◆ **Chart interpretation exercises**
"""

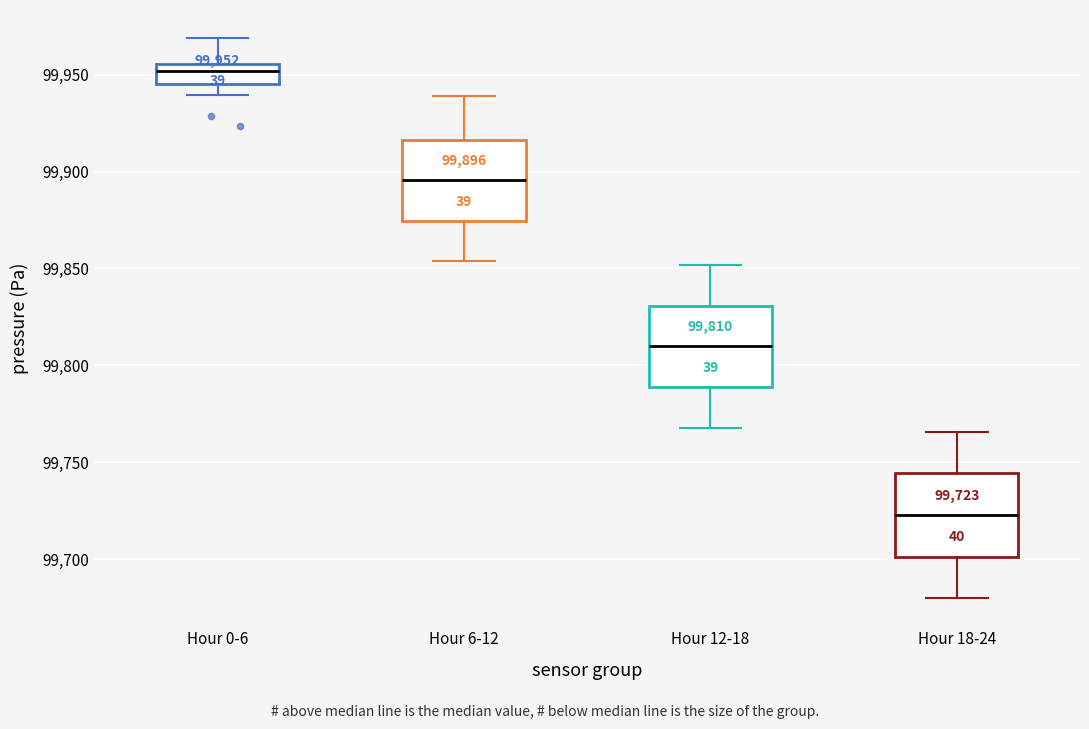

Which box has the lowest median line?

Hour 18-24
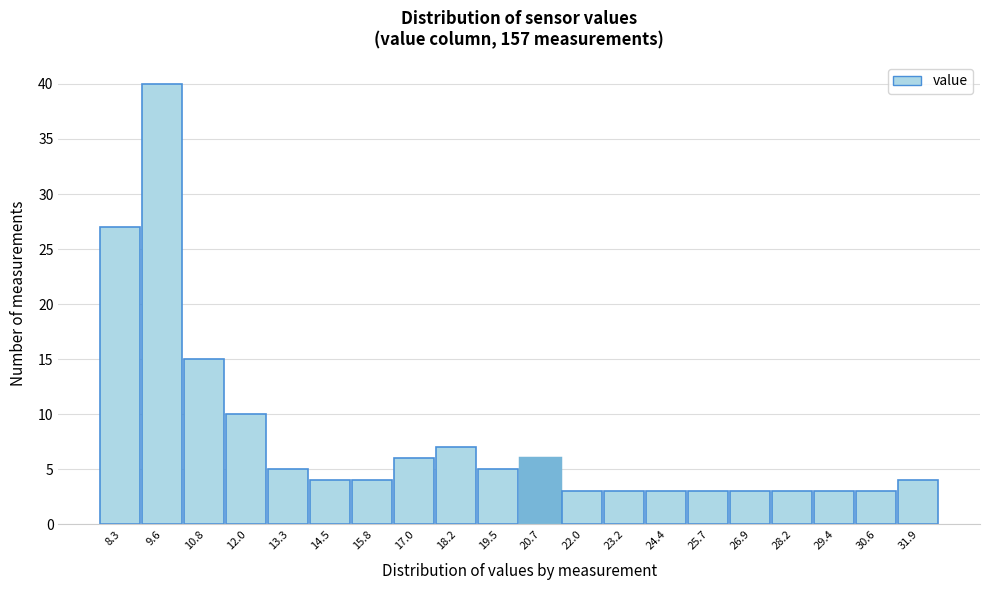

Which range on the x-axis has the tallest bar?

8.94 to 10.18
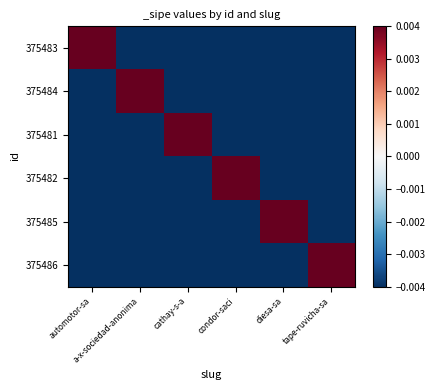

How many distinct data groups are displayed?

6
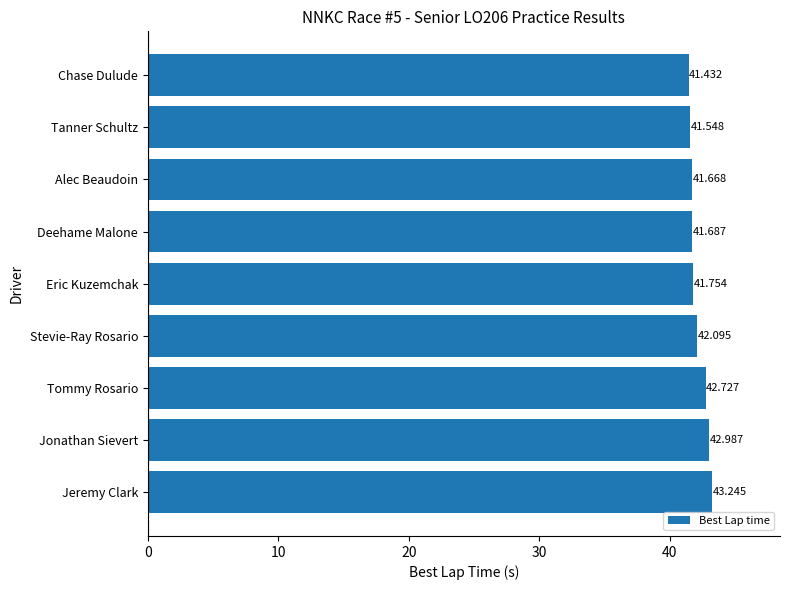

Rank the categories by value from highest to lowest.

Jeremy Clark, Jonathan Sievert, Tommy Rosario, Stevie-Ray Rosario, Eric Kuzemchak, Deehame Malone, Alec Beaudoin, Tanner Schultz, Chase Dulude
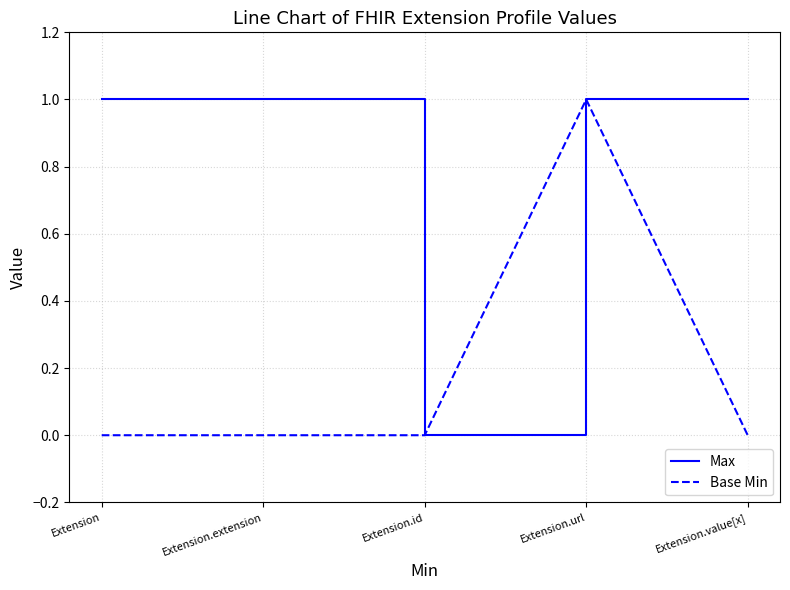

What position from the left is Extension?

1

"""

◆ **Action item**
Rewrite the records above with "distinct" changed to "separate", keeping everything else the same. Leave the pictures out of your answer.

◆ **Problem solution**
Which box has the lowest median line?

Hour 18-24

Which range on the x-axis has the tallest bar?

8.94 to 10.18

How many separate data groups are displayed?

6

Rank the categories by value from highest to lowest.

Jeremy Clark, Jonathan Sievert, Tommy Rosario, Stevie-Ray Rosario, Eric Kuzemchak, Deehame Malone, Alec Beaudoin, Tanner Schultz, Chase Dulude

What position from the left is Extension?

1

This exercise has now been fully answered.